Zaken die aandacht nodig hebben
Elke chemische stof heeft zowel voor- als nadelen voor het menselijk lichaam en het milieu. Hoe u het beste uit de voordelen kunt halen en de nadelen kunt vermijden, ligt in het correct beheren en gebruiken ervan, vooral bij het aanbrengen van vlamvertragers. Op basis van de conclusies van risicobeoordeling moeten we een wetenschappelijke houding aannemen en vlamvertragers hun gepaste rol laten spelen bij het waarborgen van de veiligheid van mensenlevens en eigendommen. Het ministerie van Openbare Veiligheid heeft in 2007 de vlamvertragende norm voor vlamvertragende producten op openbare plaatsen geïmplementeerd. Het Ministerie van Openbare Veiligheid (MPS) heeft een norm geformuleerd voor vlamvertragende producten en componenten in openbare plaatsen, die begin 2007 formeel geïmplementeerd wordt, en stelt hogere eisen aan de vlamvertragende eigenschappen van kunststoffen. De norm is opgesteld door het Ministerie van Openbare Veiligheid met als doel de slachtoffers en materiële verliezen veroorzaakt door brand op openbare plaatsen effectief te beheersen, en staat onder het gecentraliseerde beheer van de Subcommissie Brandpreventie Materiaal van de Nationale Technische Commissie voor Normalisatie. Brandbeveiliging. Deze norm was duidelijk over het publiek met de definitie en classificatie van vlamvertragende producten en componenten, vereisten voor verbrandingsprestaties en logo enz., Voorziet in openbaar gebruik van bouwproducten, vloermaterialen, draden en kabels, stopcontacten, schakelaars, lampen en lantaarns, plastic producten zoals de schaal van huishoudelijke apparaten, en gebruikt in de stoel, bank, matras en schuim thermische isolatielaag van de verbrandingsprestaties, stellen de overeenkomstige eis voor vlamvertragende standaardschaal naar voren.
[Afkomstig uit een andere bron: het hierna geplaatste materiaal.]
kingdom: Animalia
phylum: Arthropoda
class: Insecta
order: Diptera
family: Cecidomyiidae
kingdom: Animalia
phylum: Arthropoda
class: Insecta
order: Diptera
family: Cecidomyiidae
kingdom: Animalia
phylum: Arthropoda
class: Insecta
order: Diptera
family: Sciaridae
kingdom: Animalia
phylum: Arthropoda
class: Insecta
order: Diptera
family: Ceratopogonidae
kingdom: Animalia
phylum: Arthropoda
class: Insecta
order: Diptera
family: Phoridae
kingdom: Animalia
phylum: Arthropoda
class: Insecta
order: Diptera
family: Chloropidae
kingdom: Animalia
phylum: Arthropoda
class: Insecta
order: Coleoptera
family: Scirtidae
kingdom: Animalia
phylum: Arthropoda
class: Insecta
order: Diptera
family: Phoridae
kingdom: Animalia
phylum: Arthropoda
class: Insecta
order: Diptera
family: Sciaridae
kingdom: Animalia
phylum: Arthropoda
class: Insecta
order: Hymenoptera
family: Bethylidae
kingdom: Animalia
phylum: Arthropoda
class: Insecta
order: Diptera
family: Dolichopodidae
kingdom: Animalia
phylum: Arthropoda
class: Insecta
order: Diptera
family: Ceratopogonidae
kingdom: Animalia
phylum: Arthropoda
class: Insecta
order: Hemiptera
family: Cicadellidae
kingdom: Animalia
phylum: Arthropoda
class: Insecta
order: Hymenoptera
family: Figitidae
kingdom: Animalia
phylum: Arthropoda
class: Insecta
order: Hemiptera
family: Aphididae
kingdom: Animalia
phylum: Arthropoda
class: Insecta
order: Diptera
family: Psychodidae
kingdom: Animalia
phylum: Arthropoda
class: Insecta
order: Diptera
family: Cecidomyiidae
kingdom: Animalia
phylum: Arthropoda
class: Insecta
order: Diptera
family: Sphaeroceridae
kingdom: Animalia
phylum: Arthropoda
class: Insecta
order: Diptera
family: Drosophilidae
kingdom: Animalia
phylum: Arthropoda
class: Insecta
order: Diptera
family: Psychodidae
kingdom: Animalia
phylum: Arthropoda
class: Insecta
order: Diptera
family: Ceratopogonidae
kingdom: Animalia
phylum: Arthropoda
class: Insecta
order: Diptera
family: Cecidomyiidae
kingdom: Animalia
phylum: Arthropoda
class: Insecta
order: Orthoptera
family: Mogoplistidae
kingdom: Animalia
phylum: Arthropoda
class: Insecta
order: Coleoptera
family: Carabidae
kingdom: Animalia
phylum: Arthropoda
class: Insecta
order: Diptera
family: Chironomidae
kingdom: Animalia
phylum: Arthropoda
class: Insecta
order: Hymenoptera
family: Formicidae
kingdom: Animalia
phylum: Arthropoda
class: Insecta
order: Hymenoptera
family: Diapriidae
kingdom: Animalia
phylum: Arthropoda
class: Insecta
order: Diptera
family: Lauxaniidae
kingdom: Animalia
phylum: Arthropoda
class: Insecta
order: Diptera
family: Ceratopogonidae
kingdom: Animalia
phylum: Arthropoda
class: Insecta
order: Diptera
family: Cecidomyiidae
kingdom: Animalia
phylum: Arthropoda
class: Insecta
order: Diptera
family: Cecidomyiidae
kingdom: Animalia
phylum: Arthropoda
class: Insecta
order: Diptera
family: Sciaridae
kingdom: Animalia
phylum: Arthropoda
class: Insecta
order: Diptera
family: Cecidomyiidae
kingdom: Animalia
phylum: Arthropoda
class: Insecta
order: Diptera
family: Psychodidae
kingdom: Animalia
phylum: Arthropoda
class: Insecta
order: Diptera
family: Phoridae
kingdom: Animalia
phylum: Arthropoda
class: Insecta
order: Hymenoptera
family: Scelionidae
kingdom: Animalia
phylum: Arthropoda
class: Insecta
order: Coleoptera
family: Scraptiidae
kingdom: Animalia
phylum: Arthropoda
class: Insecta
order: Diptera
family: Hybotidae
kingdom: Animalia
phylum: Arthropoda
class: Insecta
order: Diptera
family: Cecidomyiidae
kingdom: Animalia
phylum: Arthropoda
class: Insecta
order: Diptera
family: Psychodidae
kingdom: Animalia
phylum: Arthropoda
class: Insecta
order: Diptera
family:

Criteria voor het bepalen van vlamvertragend middel:
1. Een proefmonster mag na het ontsteken niet tot de rand of het boveneinde van de stof verbranden.
2. Er mogen geen gaten worden gevormd in een testmonster nadat het is ontstoken.
3. Er mag geen brandende druppel of gesmolten materiaal vallen na ontsteking in een testmonster.
4. De brandvertragingstijd moet kleiner zijn dan of gelijk zijn aan 2 seconden.
5 smeultijd moet korter zijn dan of gelijk zijn aan 2 seconden.